Wilson Chandler – NYK [SF,PF]: Chandler was New York’s first-round draft pick in the 2007 NBA Draft. He’s got good athleticism and can play either forward position, but he will slot in at small forward. Not that he’ll play enough for it to matter, though. The Knicks are expected to compete for the postseason, so giving the rookie time to develop is not a priority as the 2007-08 season begins.

POINT/SHOOTING GUARD

* Jamal Crawford – NYK [SG]: Crawford benefits from New York trading Steve Francis – he’ll presumably be the starter at shooting guard. However, Randolph is expected to need the ball every bit as much as Curry, and since the Knicks will favor the inside game, Crawford will not be asked to shoot 15 times a game like he did last season. That could be okay from a fantasy perspective because Crawford’s a combo guard who can handle the ball and will have a chance to increase his assists while sacrificing scoring. New York is not an ideal situation for Crawford as a scorer, but he can put up numbers all across the board for a fantasy team.

* Stephon Marbury – NYK [PG]: Knicks coach Isiah Thomas has gotten Marbury to buy into the inside-first game featuring Eddy Curry. He’ll have to continue to play like that now that Zach Randolph is on board. Marbury’s a scorer at heart, but he will asked to do more to get his teammates involved in 2007-08.

Nate Robinson – NYK [PG,SG]: Robinson can score in bunches and doesn’t need a lot of minutes to do so, but the Knicks would like him to develop more traditional point guard skills. He’s very athletic, can get to the basket and has a nice jump shot, but he turns the ball over as often as he dishes. Robinson could lose minutes to Mardy Collins.

Why? Robinson enters his third season and has yet to give the Knicks what they want in a point guard. The kid can score and is a legitimate three-point threat, but he hasn’t taken to the ball distribution/getting others part of the job. He has a career 1.7/1.4 assist-to-turnover ratio. The team has an option on him after this season and they’ll wait to see what he gives them this year.

Mardy Collins – NYK [PG,SG]: Collins finished out the season on a roll for the Knicks, averaging 14.8 points, 6.7 rebounds, 5.8 assists and 2.0 steals per game in April, which amounted to a mini-audition at point guard.
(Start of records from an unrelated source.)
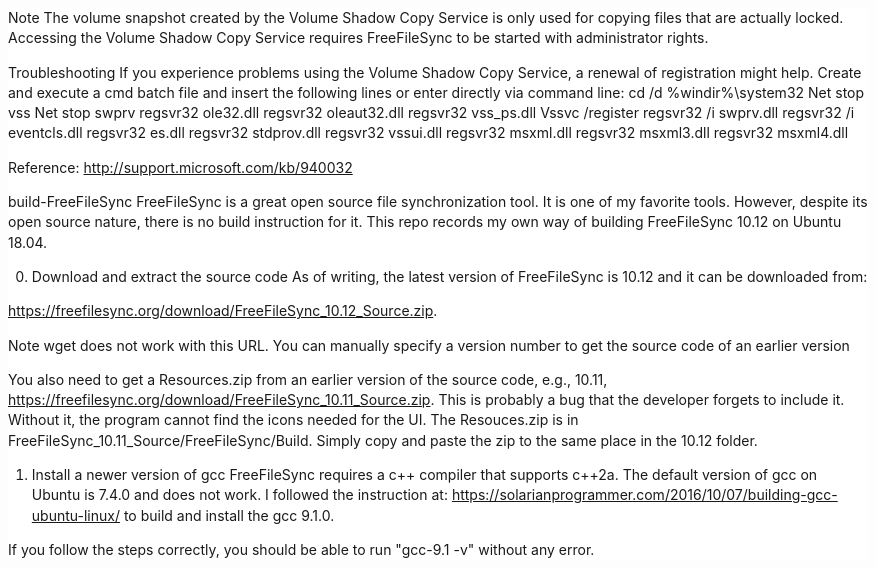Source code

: Note
The volume snapshot created by the Volume Shadow Copy Service is only used for copying files that are actually locked.
Accessing the Volume Shadow Copy Service requires FreeFileSync to be started with administrator rights.

Troubleshooting
If you experience problems using the Volume Shadow Copy Service, a renewal of registration might help. Create and execute a cmd batch file and insert the following lines or enter directly via command line:
cd /d %windir%\system32
Net stop vss
Net stop swprv
regsvr32 ole32.dll
regsvr32 oleaut32.dll
regsvr32 vss_ps.dll
Vssvc /register
regsvr32 /i swprv.dll
regsvr32 /i eventcls.dll
regsvr32 es.dll
regsvr32 stdprov.dll
regsvr32 vssui.dll
regsvr32 msxml.dll
regsvr32 msxml3.dll
regsvr32 msxml4.dll
 
Reference: http://support.microsoft.com/kb/940032



build-FreeFileSync
FreeFileSync is a great open source file synchronization tool. It is one of my favorite tools. However, despite its open source nature, there is no build instruction for it. This repo records my own way of building FreeFileSync 10.12 on Ubuntu 18.04.

0. Download and extract the source code
As of writing, the latest version of FreeFileSync is 10.12 and it can be downloaded from:

https://freefilesync.org/download/FreeFileSync_10.12_Source.zip.

Note wget does not work with this URL. You can manually specify a version number to get the source code of an earlier version

You also need to get a Resources.zip from an earlier version of the source code, e.g., 10.11, https://freefilesync.org/download/FreeFileSync_10.11_Source.zip. This is probably a bug that the developer forgets to include it. Without it, the program cannot find the icons needed for the UI. The Resouces.zip is in FreeFileSync_10.11_Source/FreeFileSync/Build. Simply copy and paste the zip to the same place in the 10.12 folder.

1. Install a newer version of gcc
FreeFileSync requires a c++ compiler that supports c++2a. The default version of gcc on Ubuntu is 7.4.0 and does not work. I followed the instruction at: https://solarianprogrammer.com/2016/10/07/building-gcc-ubuntu-linux/ to build and install the gcc 9.1.0.

If you follow the steps correctly, you should be able to run "gcc-9.1 -v" without any error.
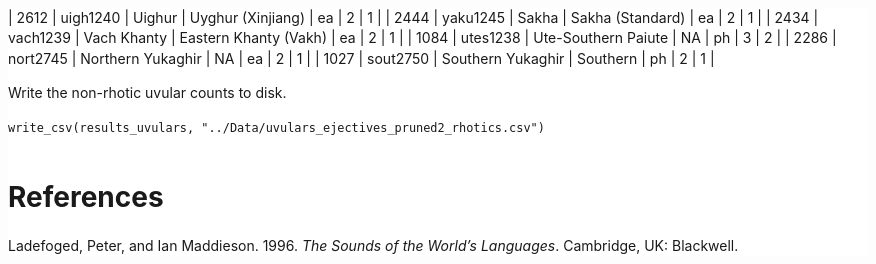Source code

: |        2612 | uigh1240     | Uighur                  | Uyghur (Xinjiang)                                                     | ea     |       2 |                    1 |
|        2444 | yaku1245     | Sakha                   | Sakha (Standard)                                                      | ea     |       2 |                    1 |
|        2434 | vach1239     | Vach Khanty             | Eastern Khanty (Vakh)                                                 | ea     |       2 |                    1 |
|        1084 | utes1238     | Ute-Southern Paiute     | NA                                                                    | ph     |       3 |                    2 |
|        2286 | nort2745     | Northern Yukaghir       | NA                                                                    | ea     |       2 |                    1 |
|        1027 | sout2750     | Southern Yukaghir       | Southern                                                              | ph     |       2 |                    1 |

Write the non-rhotic uvular counts to disk.

    write_csv(results_uvulars, "../Data/uvulars_ejectives_pruned2_rhotics.csv")

# References

<div id="refs" class="references hanging-indent">

<div id="ref-LadefogedMaddieson1996">

Ladefoged, Peter, and Ian Maddieson. 1996. *The Sounds of the World’s
Languages*. Cambridge, UK: Blackwell.

</div>

</div>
That also came with four turnovers per game, but he’s normally a good decision-maker who doesn’t get too flashy. Robinson has never taken hold of the backup point guard job, so Collins could be making a move up in the rotation.

Why? Collins showed some stat-stuffing abilities in a late season audition at point guard and offers coach Isiah Thomas a guard that actually looks to pass first. He’s not an effective shooter, but won’t be asked to shoot much; he’ll usually be on the court with scorers. We look for him to pass Nate Robinson on the depth chart.

Fred Jones – NYK [SG,SF]: Jones came over from Portland in the deal for Randolph, mainly as a throw-in salary. He’s not a great shooter, so he has his limits as a scoring guard. He’s comfortable going to the basket, but there will not be enough playing time for him to make use of his skills.

Jared Jordan - NYK [PG,SG]: The Clippers drafted Jordan in the second round, and many argued that he was one of the best pure point guards in the draft. The Knicks acquired him in late September. There are huge questions about the Marist product's athleticism, and we expect him to spend this year gaining seasoning and strength in the NBDL.